What you see: A banana with a very dark center.
What it is: Most likely a stressed banana that’s still holding it together.
Eat or toss: If it looks normal, but just blackened, it’s fine. Eat!
Why do some bananas go dark at their centers?
If a banana’s core is going dark, stress is probably the cause, said Jeff Brecht, a professor of postharvest physiology and horticulture at the University of Florida. Most likely, he said, the banana pictured here was stored at too-high temperatures between harvest and the consumer (think 86 degrees Fahrenheit or hotter). Certain growing conditions, too-cold temperatures after harvest and an internal bruise could also lead to darkened banana centers.
Can you eat a banana that’s black in the middle?
The discoloration does not render the banana inedible.
“I would eat it and I have eaten bananas like that,” Brecht said of the image at the top of this post.
Whether from a bump or hot or cold stress, when a fruit discolors anywhere it’s usually because cells membranes have gone leaky, causing components normally kept separate to mix and react with each other and oxygen. Those reactions—all physical responses within the banana—lead to brown and black colors. Such activity could theoretically lead to off flavors in a banana like this, but Brecht said the baseline flavor of a banana would probably be so strong that you wouldn’t notice anything amiss.
Banana seed remnants blacken first
Wild bananas have black seeds, about the size of a bean, Brecht said. While our supermarket bananas are, of course, seedless, tiny bits of would-be seeds remain. In a stressed banana like this, those areas where the seeds would have been tend to turn brown and black first.

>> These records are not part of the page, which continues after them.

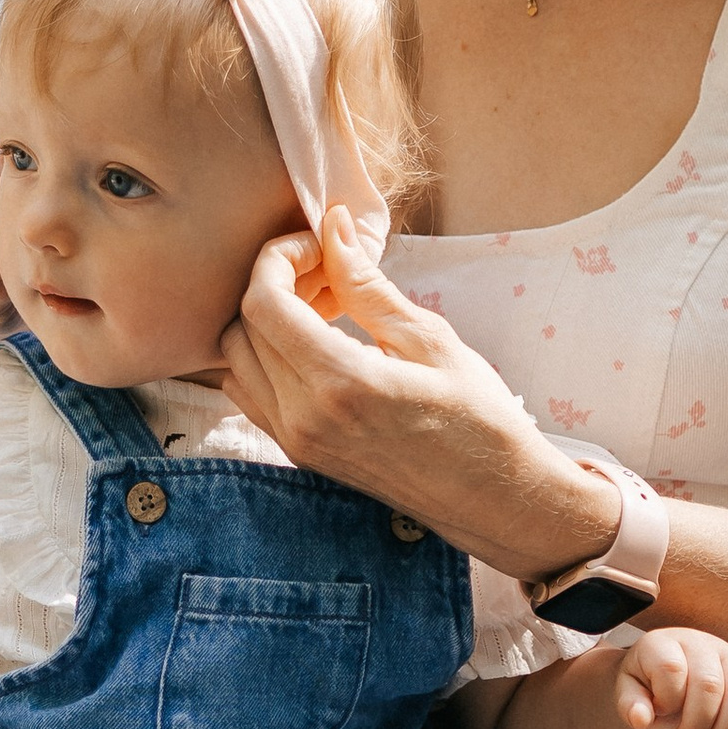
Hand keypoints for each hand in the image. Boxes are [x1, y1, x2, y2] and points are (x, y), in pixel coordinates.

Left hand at [219, 210, 614, 575]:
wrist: (492, 500)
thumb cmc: (477, 419)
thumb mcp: (429, 340)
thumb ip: (367, 285)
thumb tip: (333, 228)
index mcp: (340, 385)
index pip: (263, 304)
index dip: (278, 259)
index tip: (317, 243)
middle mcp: (304, 418)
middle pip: (242, 328)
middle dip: (274, 283)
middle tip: (328, 269)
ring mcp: (296, 443)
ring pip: (236, 361)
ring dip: (266, 320)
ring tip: (324, 305)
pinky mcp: (299, 454)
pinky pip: (251, 392)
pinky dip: (267, 355)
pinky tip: (317, 341)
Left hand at [611, 625, 727, 728]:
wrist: (673, 684)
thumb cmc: (649, 689)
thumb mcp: (629, 694)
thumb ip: (630, 705)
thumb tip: (640, 720)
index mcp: (664, 642)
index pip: (671, 668)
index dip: (666, 701)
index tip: (657, 715)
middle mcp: (702, 643)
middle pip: (710, 686)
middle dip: (695, 728)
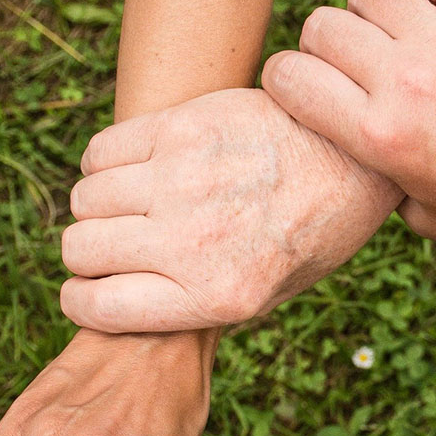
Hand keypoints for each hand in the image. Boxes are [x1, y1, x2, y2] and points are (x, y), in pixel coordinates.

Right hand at [59, 88, 402, 332]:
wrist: (354, 158)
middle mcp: (193, 242)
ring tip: (132, 205)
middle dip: (88, 254)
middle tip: (116, 246)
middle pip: (80, 249)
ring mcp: (183, 180)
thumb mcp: (269, 295)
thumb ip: (197, 305)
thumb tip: (125, 305)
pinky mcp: (182, 128)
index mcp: (217, 296)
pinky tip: (137, 169)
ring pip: (85, 199)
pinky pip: (100, 151)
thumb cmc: (312, 233)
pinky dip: (104, 164)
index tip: (89, 291)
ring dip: (98, 207)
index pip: (98, 307)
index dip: (82, 301)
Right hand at [262, 0, 435, 240]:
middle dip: (325, 44)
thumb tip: (341, 185)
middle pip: (323, 27)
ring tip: (393, 34)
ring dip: (372, 10)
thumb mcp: (421, 213)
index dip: (285, 77)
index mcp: (379, 137)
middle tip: (352, 63)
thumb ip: (374, 196)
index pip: (288, 77)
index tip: (300, 84)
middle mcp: (406, 83)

And to go even deeper into the nifty botany of this scenario, take a close look at the image and you’ll see three clusters of black. While bananas seem uniform to us, the fruit are actually made up of three sections, each of which houses a collection of seeds that never were. That three-part structure can be traced back to the portion of the flower destined to become the fruit; it also had three sections. If you squeeze a peeled banana just right, it will easily separate into those three units.
Could black inside a banana indicate a disease or bacteria?
If part of a banana looks unnaturally slimy or smells foul, that indicates microbial growth—not something you want to eat. But consider that for a microorganism to get into a banana, it needs an access point, like a break in the skin. If the banana was intact and uninjured before you peeled it, and simply looks a little black at its center, a physiological issue within the banana is by far the most likely explanation.